Certification

Certification

GIAC Certified Intrusion Analyst (GCIA)

Security Professionals that want to demonstrate they are qualified for IT systems hands-on roles with respect to security tasks. Candidates are required to demonstrate an understanding of information security beyond simple terminology and concepts.

GCIA Exam Certification Objectives
DNS The candidate will demonstrate a thorough understanding of how DNS works for both legitimate and malicious purposes.
Tcpdump Filters The candidate will demonstrate the skill and ability to craft tcpdump filters that match on given criteria.
IPv6 The candidate will demonstrate knowledge, skill and ability relating to the analysis of IPv6 as well as issues involving IP6 over IPv4.
Fragmentation The candidate will demonstrate comprehension of how fragmentation works through theory and packet capture examples, as well as the concepts behind fragmentation-based attacks.
Wireshark Fundamentals The candidate will demonstrate the knowledge, skills, and abilities associated with traffic analysis using wireshark from an intermediate to high degree of proficiency.

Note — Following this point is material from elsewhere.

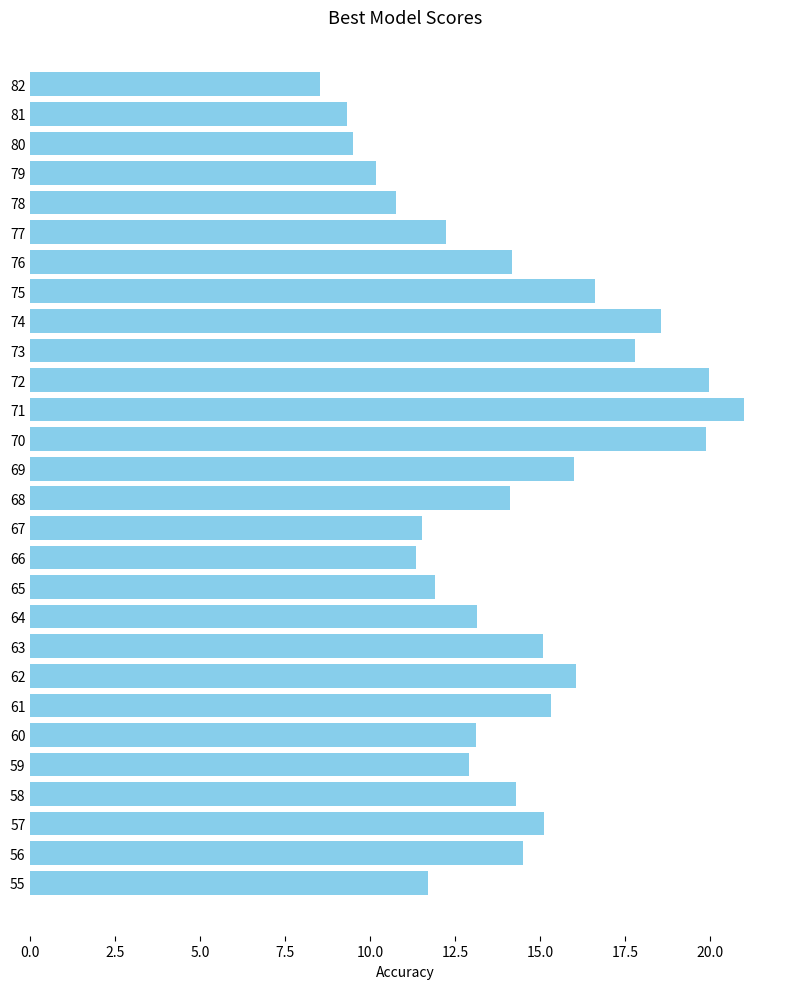

What is the approximate value at 74?

18.6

Network Traffic Analysis The candidate will demonstrate the ability to analyze real traffic and associated artifacts: malicious, normal and application traffic; and demonstrate the ability to discern malicious traffic from false positives.

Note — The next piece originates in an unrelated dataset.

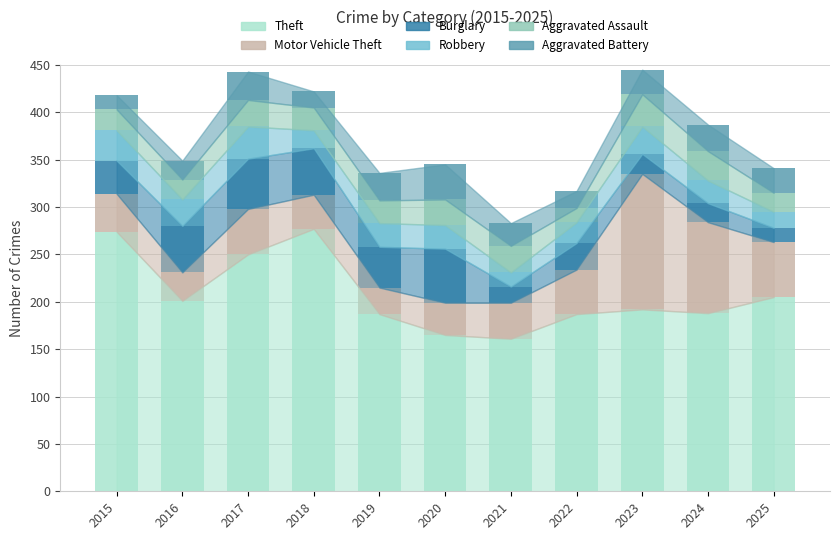

The Theft series shows 99 at 2019. True or false?

False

Concepts of TCP/IP and the Link Layer The candidate will understand the the TCP/IP communications model and link layer operations.
IP Headers The candidate will demonstrate the ability to dissect IP packet headers and analyze them for normal and anomalous values that may point to security issues.

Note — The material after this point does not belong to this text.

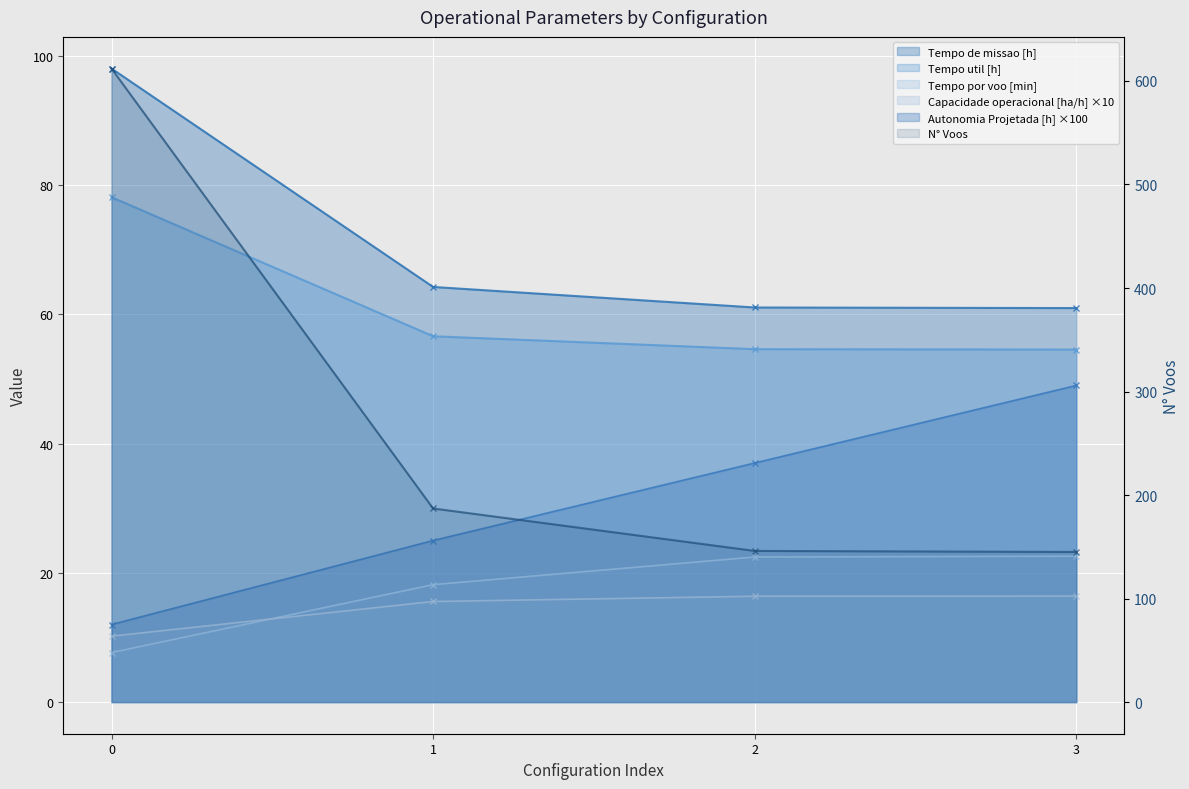

Rank the series by their maximum value, from highest to lowest.

N° Voos, Tempo de missao [h], Tempo util [h], Autonomia Projetada [h], Tempo por voo [min], Capacidade operacional [ha/h]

TCP The candidate will understand TCP communications as well as expected responses to given stimuli at this layer.
UDP and ICMP The candidate will demonstrated the ability to analyze both UDP and ICMP packets and recognize common issues.
Application Protocols The candidate will demonstrate knowledge, skill, and ability relating to application layer protocol dissection and analysis including HTTP, SMTP, and various Microsoft protocols.
Packet Engineering The candidate will demonstrate knowledge, skill, and ability relating to packet engineering and manipulation including packet crafting, and IDS Evasion/Insertion.
Silk and Other Traffic Analysis Tools The candidate will demonstrate the ability to use Silk and other tools to perform network traffic and flow analysis
IDS Rules Create effective IDS (e.g., snort, bro) rules to detect varied types of malicious activity.
Advanced IDS Concepts Demonstrate an understanding of IDS tuning methods and correlation issues (e.g., snort, bro)
IDS Fundamentals and Network Architecture Understand fundamental IDS concepts, such as network architecture options and benefits/weaknesses of common IDS systems.
Advanced Analysis and Network Forensics The candidate will demonstrate competence in analyzing various data points (e.g. full packet capture, netflow, logs) and associated artifacts and demonstrate ability to conclude cause or effect.